## ASSIGNMENT
Please restate the records that follow word for word, omitting any images.

Collected data entries:
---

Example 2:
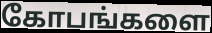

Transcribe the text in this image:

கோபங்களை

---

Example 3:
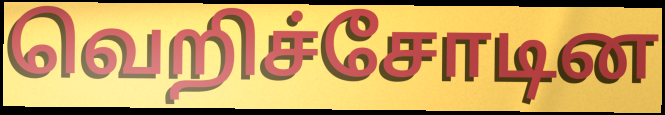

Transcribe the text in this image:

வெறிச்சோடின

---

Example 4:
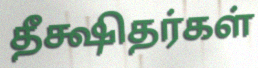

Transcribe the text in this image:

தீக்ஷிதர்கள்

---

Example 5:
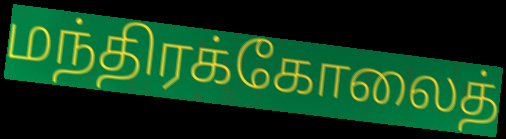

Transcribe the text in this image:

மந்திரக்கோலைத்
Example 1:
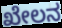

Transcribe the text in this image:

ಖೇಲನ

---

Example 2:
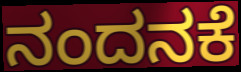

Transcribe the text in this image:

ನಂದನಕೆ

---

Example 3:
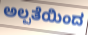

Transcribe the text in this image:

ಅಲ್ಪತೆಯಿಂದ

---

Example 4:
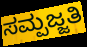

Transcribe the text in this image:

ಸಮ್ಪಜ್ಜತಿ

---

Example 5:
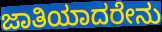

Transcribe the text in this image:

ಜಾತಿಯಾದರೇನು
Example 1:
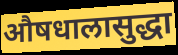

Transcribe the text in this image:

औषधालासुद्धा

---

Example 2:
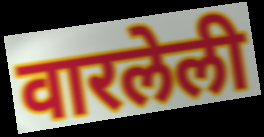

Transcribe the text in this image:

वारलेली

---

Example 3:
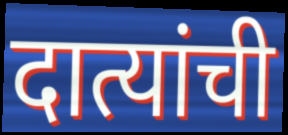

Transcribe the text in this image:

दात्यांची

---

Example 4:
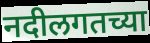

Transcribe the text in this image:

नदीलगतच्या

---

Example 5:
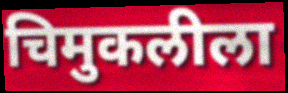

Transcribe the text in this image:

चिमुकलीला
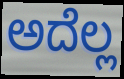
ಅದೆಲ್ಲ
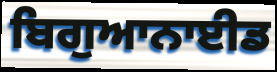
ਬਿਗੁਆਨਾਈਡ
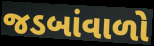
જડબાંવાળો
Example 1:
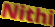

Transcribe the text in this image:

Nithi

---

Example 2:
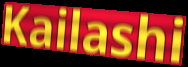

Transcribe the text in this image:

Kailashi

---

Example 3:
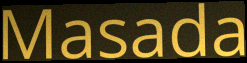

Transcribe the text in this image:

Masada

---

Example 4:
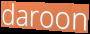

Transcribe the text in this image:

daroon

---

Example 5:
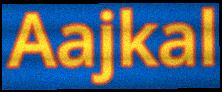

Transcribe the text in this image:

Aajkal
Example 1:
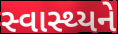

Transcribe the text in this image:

## RESULT OF THE EXERCISE
---

Example 2:

Transcribe the text in this image:

கோபங்களை

---

Example 3:

Transcribe the text in this image:

வெறிச்சோடின

---

Example 4:

Transcribe the text in this image:

தீக்ஷிதர்கள்

---

Example 5:

Transcribe the text in this image:

மந்திரக்கோலைத்
Example 1:

Transcribe the text in this image:

ಖೇಲನ

---

Example 2:

Transcribe the text in this image:

ನಂದನಕೆ

---

Example 3:

Transcribe the text in this image:

ಅಲ್ಪತೆಯಿಂದ

---

Example 4:

Transcribe the text in this image:

ಸಮ್ಪಜ್ಜತಿ

---

Example 5:

Transcribe the text in this image:

ಜಾತಿಯಾದರೇನು
Example 1:

Transcribe the text in this image:

औषधालासुद्धा

---

Example 2:

Transcribe the text in this image:

वारलेली

---

Example 3:

Transcribe the text in this image:

दात्यांची

---

Example 4:

Transcribe the text in this image:

नदीलगतच्या

---

Example 5:

Transcribe the text in this image:

चिमुकलीला
ಅದೆಲ್ಲ
ਬਿਗੁਆਨਾਈਡ
જડબાંવાળો
Example 1:

Transcribe the text in this image:

Nithi

---

Example 2:

Transcribe the text in this image:

Kailashi

---

Example 3:

Transcribe the text in this image:

Masada

---

Example 4:

Transcribe the text in this image:

daroon

---

Example 5:

Transcribe the text in this image:

Aajkal
Example 1:

Transcribe the text in this image:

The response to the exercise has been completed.